Friday, 19 September 2008 12:00 AM
Whether you want to travel from the Cape to Cairo, or enjoy a classic luxury safari holiday in east Africa, safari holidays give you an unparalleled opportunity to see African wildlife in its natural habitat.
Here travelbite.co.uk brings you a selection of ideas for the best safari holidays in Africa.
Do-it-yourself Namibia safari holiday
It takes at least three days to explore the main sights of the vast Etosha national park in Namibia. Over 22,000 square kilometres of game reserve, the park is home to 114 mammal species, 340 bird species, 110 reptile species and 16 amphibian species.
There are three well-equipped campsites scattered through the park, each offering safe night game viewing at floodlit waterholes.
A matter of minutes from your tent you can watch black rhino, lions, hyenas and the striking Oryx (gemsbok) coming down to drink at night. If you stay awake long enough you may even spot a leopard.
Driving around the park on the network of roads, it is possible to see lions incredibly close up, as well as hordes of animals drinking at the many waterholes, all set in magnificent African scenery.
You can't miss the massive mineral pan that dominates the park. Etosha means "Great White Place" and the springs at the edge of this vast expanse of salt and cracked clay attracts large numbers of wildlife and birds.
The Namutoni, Halali and Okaukuejo rest camps all have tourist facilities; including a restaurant, a basic shop, a car garage for those essential repairs and a swimming pool for cooling off after an exciting game drive.
The best time for a safari holiday in Etosha is between May and September - the cooler months in Namibia.

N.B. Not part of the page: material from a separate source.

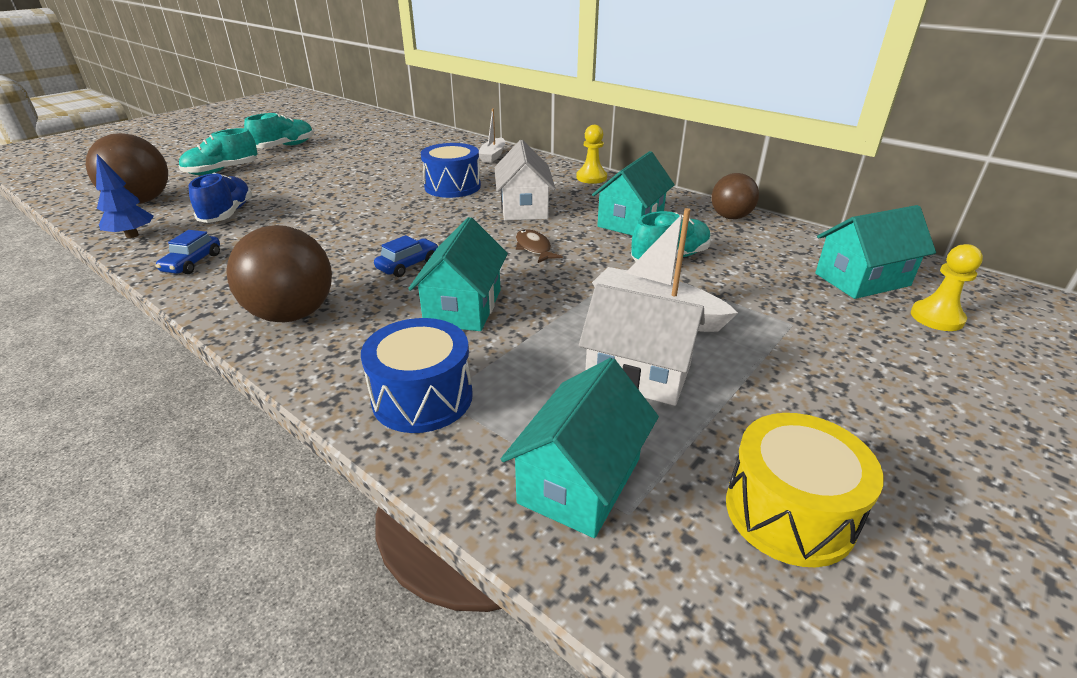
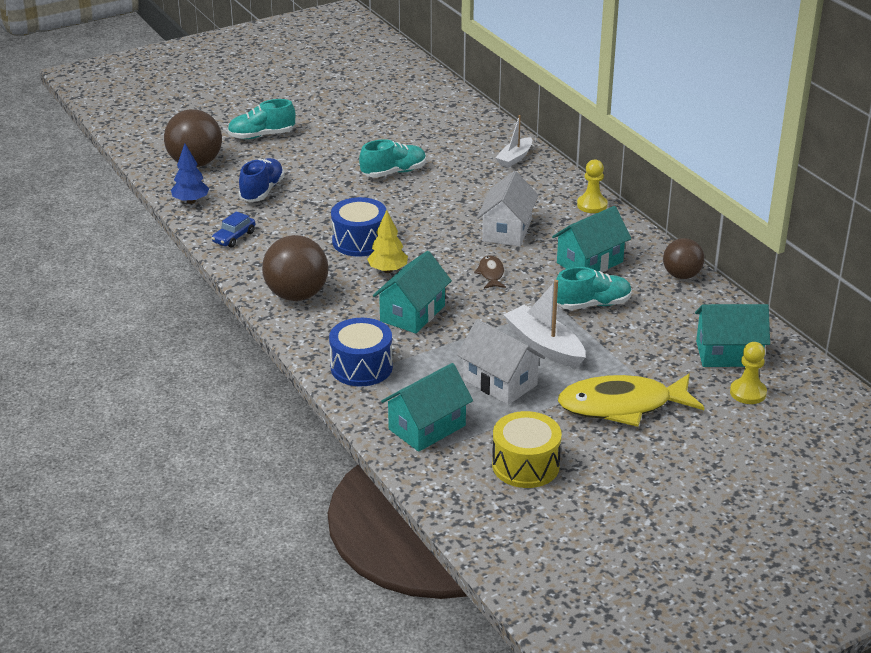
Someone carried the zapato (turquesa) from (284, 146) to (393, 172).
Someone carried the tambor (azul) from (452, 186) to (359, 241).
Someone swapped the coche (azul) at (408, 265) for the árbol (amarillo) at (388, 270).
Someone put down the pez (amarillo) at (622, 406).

Affordable South Africa safari holiday
Pilanesberg national park is set amid a beautiful group of ancient volcanic ripples in the earth forming four concentric circles of hills.

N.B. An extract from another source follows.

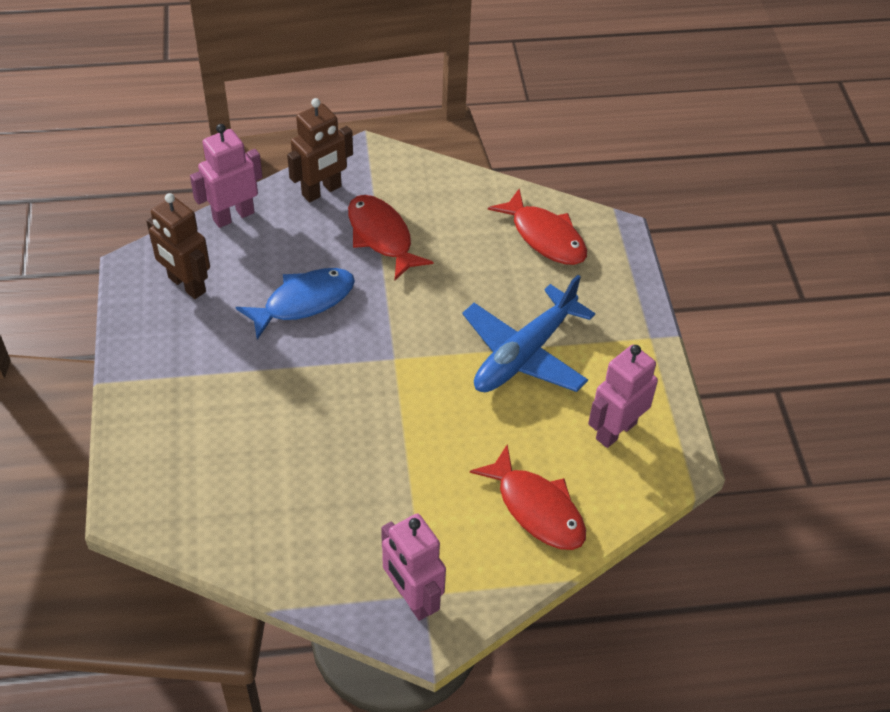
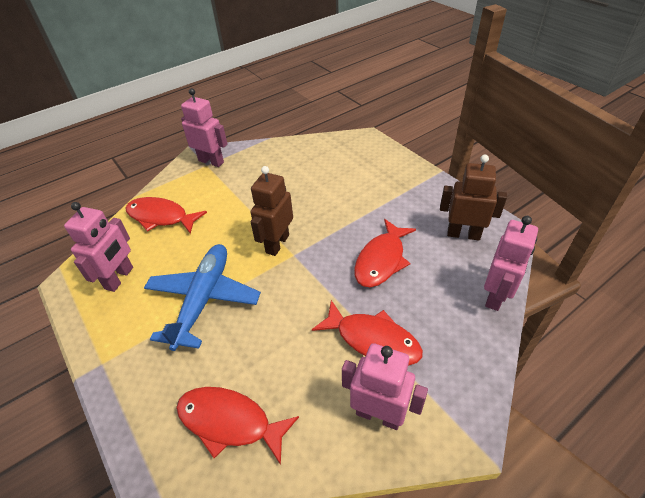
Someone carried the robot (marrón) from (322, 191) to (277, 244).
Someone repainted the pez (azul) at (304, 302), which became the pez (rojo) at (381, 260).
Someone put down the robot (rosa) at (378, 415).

For an affordable family safari holiday within a few hours drive of Johannesburg, Pilanesberg is difficult to beat.
This is a great place to see white rhino, as well as the 'big five'. Huge solitary bull elephants stride across the landscape, many of them resettled here from Kruger.
Countless zebra, blue wildebeest, kudu, waterbuck, impala and warthogs will also keep wildlife spotters happy all day.

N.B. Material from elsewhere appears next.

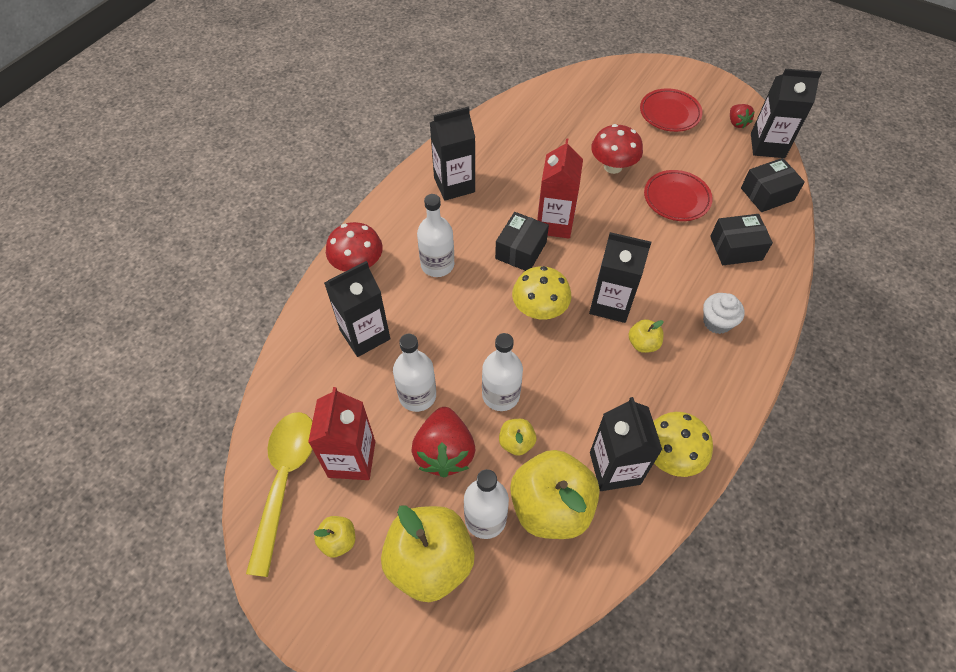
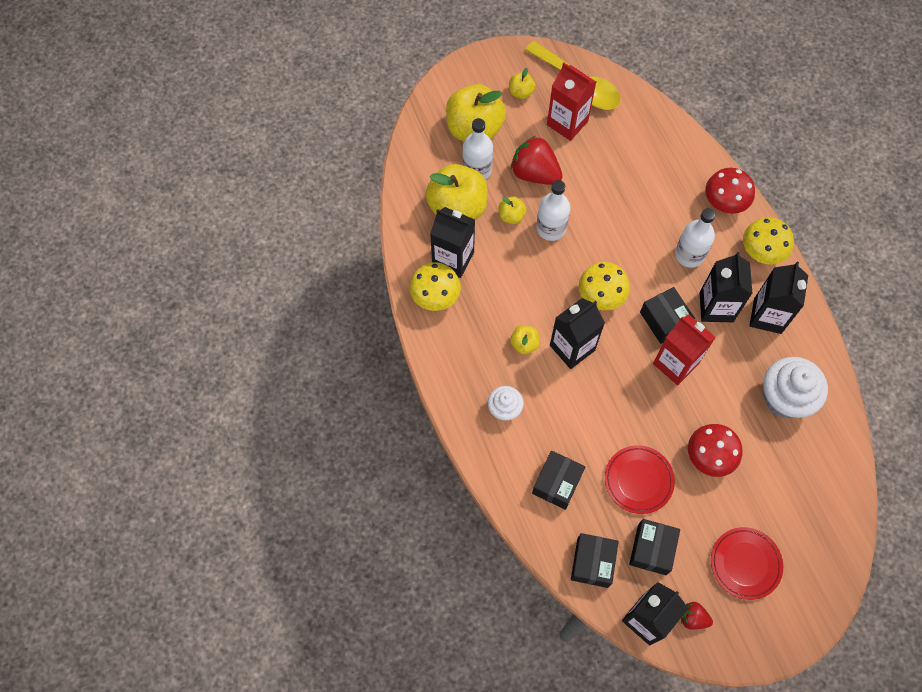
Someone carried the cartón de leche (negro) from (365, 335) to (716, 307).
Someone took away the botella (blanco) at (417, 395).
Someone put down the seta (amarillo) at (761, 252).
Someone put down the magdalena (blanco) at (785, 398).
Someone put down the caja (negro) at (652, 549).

Guided game drives are available at dawn and dusk, as well as night drives. It is also quite easy to drive your own vehicle - exploring at your own pace, enjoying the scenery and observing the animals.
The comfortable campsite is also full of wildlife - troops of baboons mount scavenging raids on the rubbish bins and hornbills check their appearance in car wing mirrors.
Nearby Sun City with its water parks is another opportunity to keep the kids amused on your family safari holiday.
Catch the Great Migration
The Great Migration is one of Africa's greatest wildlife spectacles. An estimated two million wildebeest travel from the southern Serengeti to the northern edge of the Masai Mara national reserve every year.
They are following the rain and greener pastures and in August the grasslands of the Masai Mara in Kenya are covered by a mass of moving wildebeest as far as the eye can see.
For a luxury safari holiday experience that will put you in a perfect position to view the migration, stay at Olonana with Sanctuary Lodges. Right on the border of the Masai Mara game reserve, this luxury camp offers professional driver guides for exciting observation drives.
You can also experience Kenya's rich cultural heritage by visiting the Masai village which is adjacent to the camp and which Olonana supports.
Walking safari holiday
If you've had enough of being driven about in 4X4s, get closer to nature in Africa on a walking safari holiday.
In the Namib Naukluft national park there are a number of rewarding hiking trails through the ochre-walled canyons, which are guarded by cautious troops of baboons and studded with the ubiquitous Namibian Quiver tree.
This is one of the biggest national parks in Africa and includes the enormous Namib Desert and the Naukluft Mountains. It is also home to many rare plant and animal species.
The Waterkloof trail is a 16-kilometre circular route that takes in some of the highest points of the park and the Olive Trail is a shorter walking safari that brings you out on top of the central massif at 1,500 metres.
Surprise Klipspringer antelope that bound away, making even the most light-footed hiker feel clumsy, and the rare Haartmann's mountain zebra.
The views along the ridgetops across the desert and mountains are exhilarating and the trails are well marked.
Zambezi safari holidays
Finally the Zambezi River, as it flows through Zambia offers fantastic African game viewing opportunities in a relatively undiscovered African safari holiday destination.
A new safari holiday lodge camp was opened at Kulefu this summer by Sanctuary Lodges & Camps, within the Lower Zambezi national park. Luxury tents on platforms and with en-suite bathrooms have been built overlooking the widest stretch of the Zambezi River.
Guests at Kulefu regularly see lion, leopard and elephant. There are guided game drives in 4X4 vehicles and canoeing trips on the Zambezi, as well as fishing and walking safaris through the valley.
The camp also has a swimming pool on the riverbank and a viewing deck overlooking the river.